A federal judge has ordered Tonawanda Coke back to his courtroom to address recent plant emissions.

U.S. District Judge William M. Skretny pointed to alleged violations of its 2014 sentence in directing the company to appear before him Sept. 4.

Federal probation officials contend the company's emissions are a threat to "human health and the environment" and violate the company's pledge not to commit any other federal, state or local crimes. In court papers, federal probation officials said the emissions, which occurred daily between April and July, have been documented by state and federal environmental officials monitoring the company's coke oven battery.

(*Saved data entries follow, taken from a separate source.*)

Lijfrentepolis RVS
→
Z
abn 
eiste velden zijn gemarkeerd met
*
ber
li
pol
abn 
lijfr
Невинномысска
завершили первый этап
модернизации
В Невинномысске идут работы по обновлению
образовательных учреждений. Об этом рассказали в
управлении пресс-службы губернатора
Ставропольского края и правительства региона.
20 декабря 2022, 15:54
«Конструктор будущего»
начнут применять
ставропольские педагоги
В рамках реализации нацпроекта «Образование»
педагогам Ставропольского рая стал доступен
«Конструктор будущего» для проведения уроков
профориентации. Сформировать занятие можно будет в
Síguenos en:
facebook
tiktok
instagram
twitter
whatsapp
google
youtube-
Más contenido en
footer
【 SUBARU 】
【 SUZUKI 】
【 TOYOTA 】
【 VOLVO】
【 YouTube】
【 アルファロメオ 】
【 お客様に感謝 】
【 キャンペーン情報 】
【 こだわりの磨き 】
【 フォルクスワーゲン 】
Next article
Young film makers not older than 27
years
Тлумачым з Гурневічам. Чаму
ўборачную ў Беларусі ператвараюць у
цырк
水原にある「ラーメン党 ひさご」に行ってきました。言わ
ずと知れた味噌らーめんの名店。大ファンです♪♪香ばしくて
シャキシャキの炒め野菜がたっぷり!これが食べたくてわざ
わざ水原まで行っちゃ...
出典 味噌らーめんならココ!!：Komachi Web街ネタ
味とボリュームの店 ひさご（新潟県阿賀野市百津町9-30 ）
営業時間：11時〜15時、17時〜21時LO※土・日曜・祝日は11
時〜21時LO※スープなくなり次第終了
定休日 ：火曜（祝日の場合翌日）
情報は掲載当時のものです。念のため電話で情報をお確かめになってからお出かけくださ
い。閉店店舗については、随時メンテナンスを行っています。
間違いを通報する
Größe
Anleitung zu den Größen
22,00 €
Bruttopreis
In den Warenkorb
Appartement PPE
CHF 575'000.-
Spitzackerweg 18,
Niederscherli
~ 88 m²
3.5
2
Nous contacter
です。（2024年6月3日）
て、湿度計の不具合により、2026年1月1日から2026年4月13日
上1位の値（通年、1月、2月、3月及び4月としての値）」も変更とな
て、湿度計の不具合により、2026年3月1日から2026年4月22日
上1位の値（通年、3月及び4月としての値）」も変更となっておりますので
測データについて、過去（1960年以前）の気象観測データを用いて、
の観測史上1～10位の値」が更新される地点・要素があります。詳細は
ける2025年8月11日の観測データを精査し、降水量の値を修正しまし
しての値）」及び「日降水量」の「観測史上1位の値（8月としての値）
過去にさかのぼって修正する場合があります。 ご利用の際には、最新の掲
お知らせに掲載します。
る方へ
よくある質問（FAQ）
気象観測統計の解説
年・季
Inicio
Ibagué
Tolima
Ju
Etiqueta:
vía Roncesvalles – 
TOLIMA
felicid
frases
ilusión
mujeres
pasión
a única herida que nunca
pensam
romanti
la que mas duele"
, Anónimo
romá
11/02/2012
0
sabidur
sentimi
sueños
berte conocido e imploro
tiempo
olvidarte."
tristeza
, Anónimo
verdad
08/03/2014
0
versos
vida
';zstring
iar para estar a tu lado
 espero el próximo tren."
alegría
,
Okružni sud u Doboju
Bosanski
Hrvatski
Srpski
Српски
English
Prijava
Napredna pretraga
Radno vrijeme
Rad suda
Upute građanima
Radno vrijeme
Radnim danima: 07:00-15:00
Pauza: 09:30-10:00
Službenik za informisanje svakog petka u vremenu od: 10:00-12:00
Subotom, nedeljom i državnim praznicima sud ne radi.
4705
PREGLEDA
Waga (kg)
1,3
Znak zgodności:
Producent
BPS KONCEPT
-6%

"We continue to attempt to resolve it," Daniel C. Oliverio, a lawyer for Tonawanda Coke, said of the emissions problem. "We've been working with the government, state and federal, on this issue since springtime."

Also, the company has been granted a Oct. 10 hearing date to appeal a ruling of the state Department of Environmental Conservation, which has threatened to revoke the plant's air permits in light of 176 environmental violations levied against the Town of Tonawanda manufacturer last month.

The DEC is seeking $736,250 in penalties against the company for allegedly violating its consent decree concerning air quality.

On Monday, community advocates and elected leaders from the City of Tonawanda and Grand Island urged the community to keep the pressure on Tonawanda Coke so that it is eventually forced to close.

"For many decades, Tonawanda Coke has proven time and time again that they don't give a damn about the welfare of their workers or the community surrounding the plant," said City of Tonawanda Mayor Rick Davis. "While fines have been levied against the company, they have been allowed to continue operations. That needs to change now."

Residents air concerns after Tonawanda Coke is cited with 'egregious' violations

Two workers were badly burned at the plant Friday afternoon and had to be taken to an urgent care center for treatment, said Jackie James-Creedon, director of the community group pressing for the company's closure. She and others said they regularly hear from employees at the company complaining about the working conditions there.

Grand Island Supervisor Nathan McMurray said many were hopeful when Tonawanda Coke signed a consent decree to clean up its act. But the company hasn't followed through, he said. Neither has the company abided by a cease-and-desist order to stop releasing air contaminants.

"They told us they were going to do things right going forward," McMurray, who is running for Congress, said. "They said it was going to be different. It's not different. It's worse. What you have right now is internally, things are falling apart."

Rep. Brian Higgins, D-Buffalo, joined the call from the local officials to hold Tonawanda Coke accountable.

"We know they are putting our health at risk & we aren't going to be taken advantage of by bad actors," Higgins wrote in a tweet.

James-Creedon, who heads Citizen Science Community Resources, encouraged the public to keep the pressure on Tonawanda Coke, contribute to her organization and participate in its #StopTheStacks social media campaign.

"We're a very small organization," she said. "We can't do it alone."

McMurray said the community needs to take a stand against the company's exploitation.

"If there's more and more people involved, they won't be able to wait us out," he said.